In 2001, following a rehearsal by the Chukutas block of the Cullaguada Oruro fraternity, the leader of the block invited Paris Galan to dance as the sole Waphuri. However, Paris passed the invitation to the Galán Family (La Familia Galán), of which he was the leader. This was the beginning of the transformation of the character, which was made more feminine with the addition of high heels, mantilla, corset, ruffles to the costume, and an elaborate make-up.

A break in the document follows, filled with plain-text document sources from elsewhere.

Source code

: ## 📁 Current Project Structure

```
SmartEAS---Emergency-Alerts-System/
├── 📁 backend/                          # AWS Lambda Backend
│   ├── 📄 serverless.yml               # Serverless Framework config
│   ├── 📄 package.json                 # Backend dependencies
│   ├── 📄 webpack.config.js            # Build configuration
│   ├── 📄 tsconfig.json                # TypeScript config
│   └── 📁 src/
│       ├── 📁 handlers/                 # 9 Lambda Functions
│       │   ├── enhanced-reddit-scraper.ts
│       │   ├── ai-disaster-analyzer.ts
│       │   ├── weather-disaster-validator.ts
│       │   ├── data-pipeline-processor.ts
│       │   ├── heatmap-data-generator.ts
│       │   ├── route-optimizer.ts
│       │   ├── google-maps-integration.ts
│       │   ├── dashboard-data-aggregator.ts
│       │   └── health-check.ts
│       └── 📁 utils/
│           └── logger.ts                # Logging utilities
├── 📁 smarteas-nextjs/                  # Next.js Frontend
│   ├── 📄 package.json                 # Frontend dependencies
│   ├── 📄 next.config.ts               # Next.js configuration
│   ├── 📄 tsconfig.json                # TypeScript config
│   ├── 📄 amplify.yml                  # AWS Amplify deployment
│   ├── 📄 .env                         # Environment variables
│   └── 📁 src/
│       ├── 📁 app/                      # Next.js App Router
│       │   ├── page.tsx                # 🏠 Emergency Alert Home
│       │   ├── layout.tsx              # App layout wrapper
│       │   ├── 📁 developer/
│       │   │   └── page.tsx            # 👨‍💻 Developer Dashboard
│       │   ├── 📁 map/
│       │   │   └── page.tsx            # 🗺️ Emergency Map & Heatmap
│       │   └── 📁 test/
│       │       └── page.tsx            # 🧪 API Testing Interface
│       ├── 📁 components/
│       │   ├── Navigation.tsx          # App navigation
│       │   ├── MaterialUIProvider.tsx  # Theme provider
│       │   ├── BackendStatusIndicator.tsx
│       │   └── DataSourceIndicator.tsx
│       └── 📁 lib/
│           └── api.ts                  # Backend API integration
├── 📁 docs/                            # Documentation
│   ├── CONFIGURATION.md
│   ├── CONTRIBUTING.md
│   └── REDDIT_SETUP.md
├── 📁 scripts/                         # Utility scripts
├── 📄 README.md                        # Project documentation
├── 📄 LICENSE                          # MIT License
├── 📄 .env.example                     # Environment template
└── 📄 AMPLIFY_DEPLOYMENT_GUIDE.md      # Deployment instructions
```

I transformed the Waphuri character (the guide of the Kullawada block), who used to be very masculine. Now it is associated with queerness, because the costume is a 'dragified' outfit. Traditional Waphuris still exist, but they are not as visible as the Waphuri Galáns, standing at 2.1 meters tall from the hat to the shoes, with 10-centimeter-long eyelashes and a spectacular costume.
— Paris Galan

David Aruquipa, better known as Dana Galán, recalls that the first Waphuri costume was designed with inspiration from the matador outfit worn by Juan Gabriel and the hat which features four faces looking in four different directions being a reference to the four cardinal directions. According to the LGBT activists, the Waphuri Galán figure is a continuation of and a tribute to the transgender identities that had already formed part of Bolivian folklore, such as Barbarella. Initially, the presence of the Galán Family at the Oruro Carnival generated controversy, and the group was accused of distorting the dance. However, over the years their participation has gained increasing acceptance. Since then, members of the Galán Family have been invited every year to perform as Waphuris in various Kullawada fraternities throughout Bolivia. In addition, other LGBT young people have begun performing as Waphuris across the country.